Recent insights suggest that endothelial cell (EC) activation plays a major role in renal ischemia/reperfusion (I/R) injury. Interactions between ECs and pericytes via signaling molecules, including angiopoietins, are involved in maintenance of the vascular integrity. Experimental data have shown that enhancement of Angiopoietin (Ang)-1 signaling might be beneficial in renal I/R injury. However, little is known about the role of angiopoietins and pericyte/EC interactions in human renal I/R injury. In this study, EC activation and changes in pericytes and angiopoeitins are assessed in human living and deceased donor kidney transplantation. Local release of angiopoietins was measured by unique, dynamic arteriovenous measurements over the reperfused kidney. Results demonstrate that renal I/R is associated with acute EC activation shown by a vast Ang-2 release from both living and deceased donors shortly after reperfusion.

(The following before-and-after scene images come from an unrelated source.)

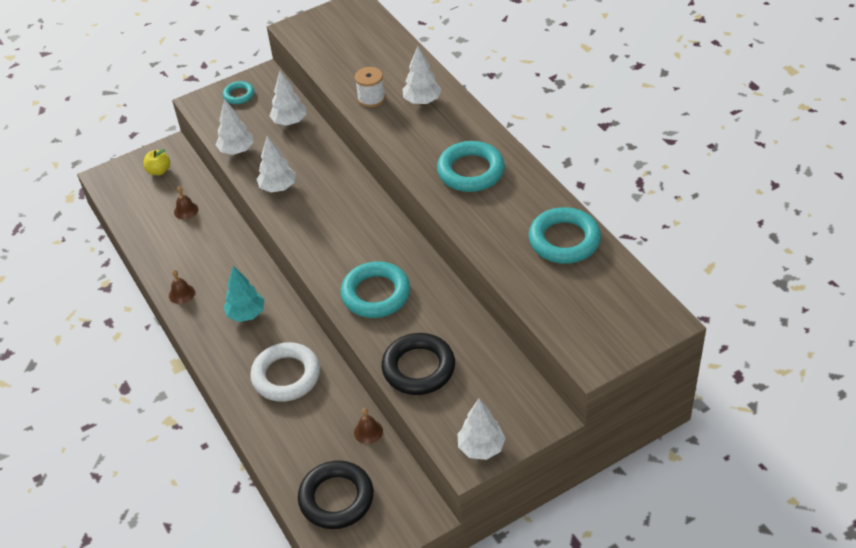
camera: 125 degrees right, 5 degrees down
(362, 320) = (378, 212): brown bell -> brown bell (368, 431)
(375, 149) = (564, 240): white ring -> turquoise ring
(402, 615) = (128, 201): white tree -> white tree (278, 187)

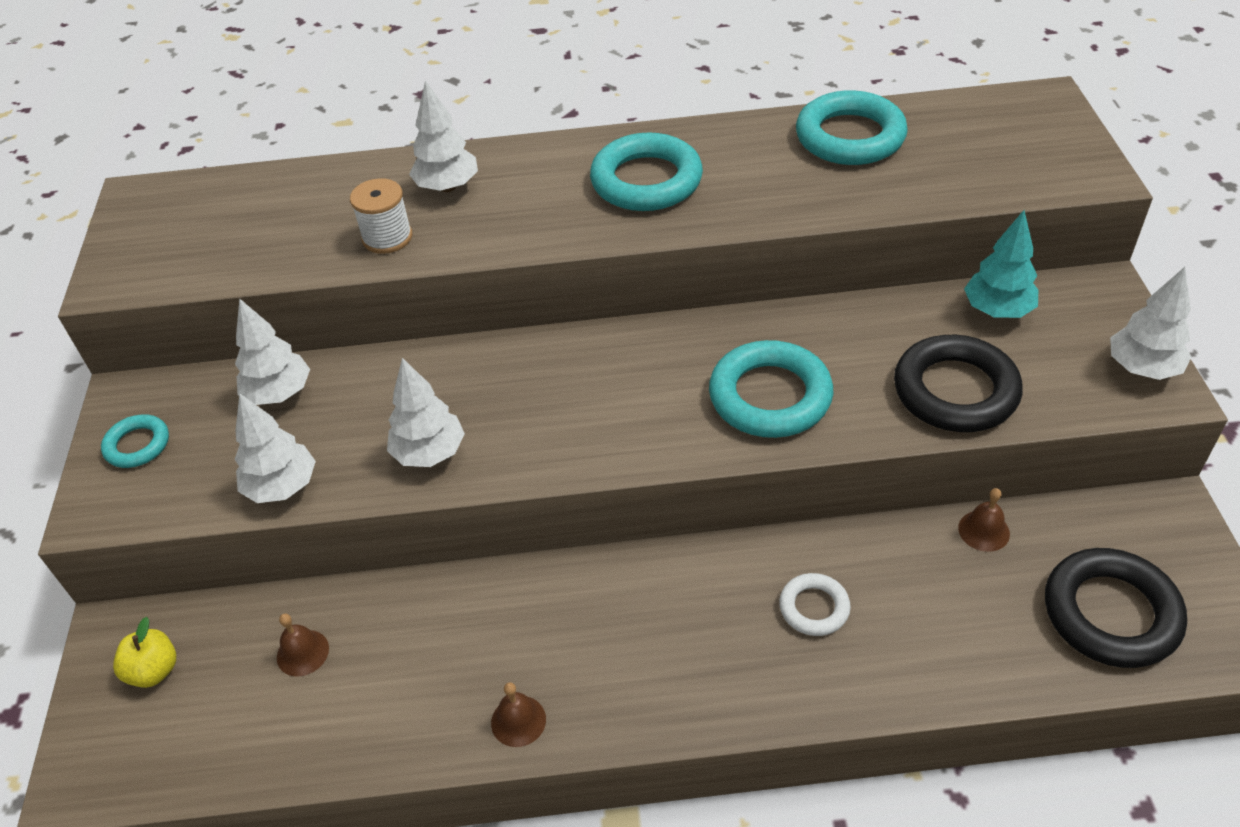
camera: 65 degrees left, 0 degrees up
(246, 314) = (636, 627): turquoise tree -> turquoise tree (997, 310)
(286, 376) = (814, 608): white ring -> white ring, size x0.54

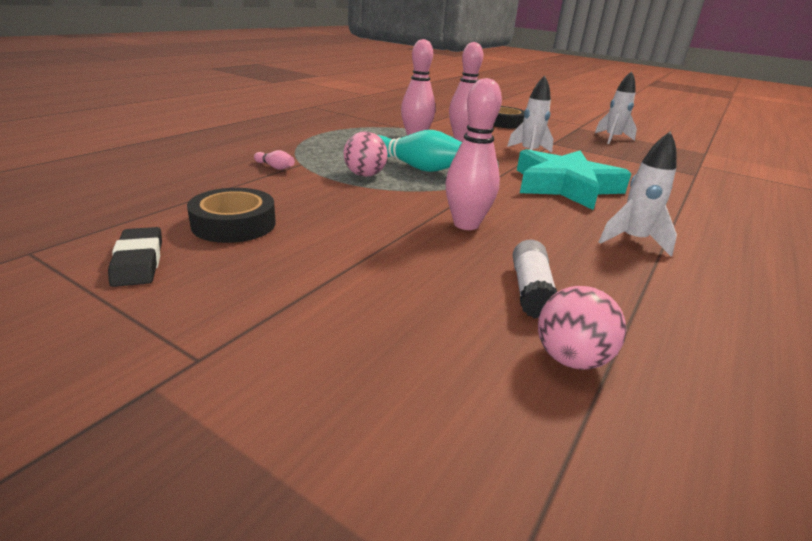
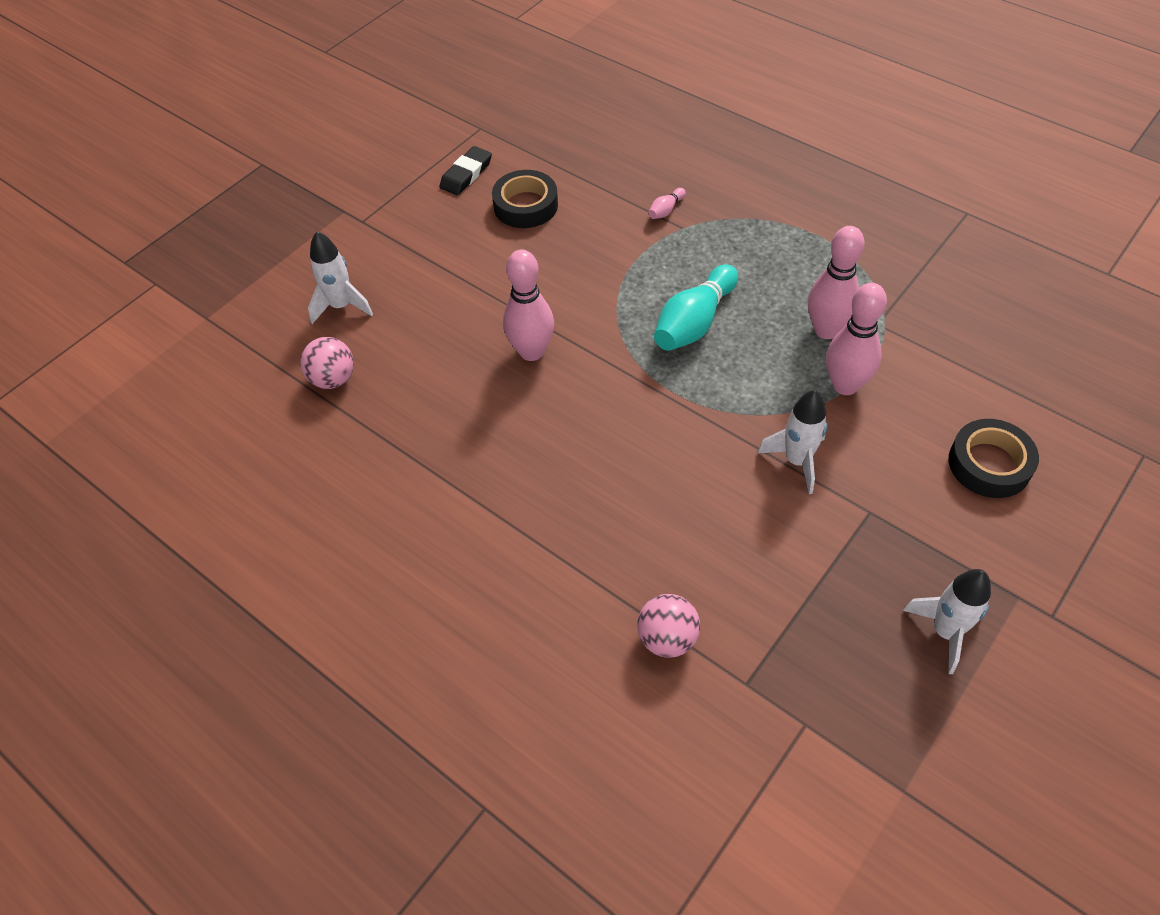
camera: 100 degrees right, 25 degrees up
(138, 261) = (466, 174): black eraser -> black eraser turned 45 degrees counterclockwise
(365, 175) = (656, 279): pink ball -> pink ball (667, 638)
(530, 291) = (412, 376): white glue stick -> none
(565, 186) = (653, 467): turquoise star -> none
(633, 241) = (498, 483): white rocket -> white rocket (341, 306)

Its counterpart Ang-1 was not released. Histological analysis of kidney biopsies showed EC loss, accompanied by diminished NG2 pericyte expression after reperfusion. Baseline protein and mRNA Ang-1 expression was significantly reduced in deceased compared to living donors and decreased after reperfusion. Interventions aimed at maintenance of vascular integrity by Ang-2 blockade or Ang-1 administration may provide a tool for donor pretreatment and interventions around human clinical transplantation.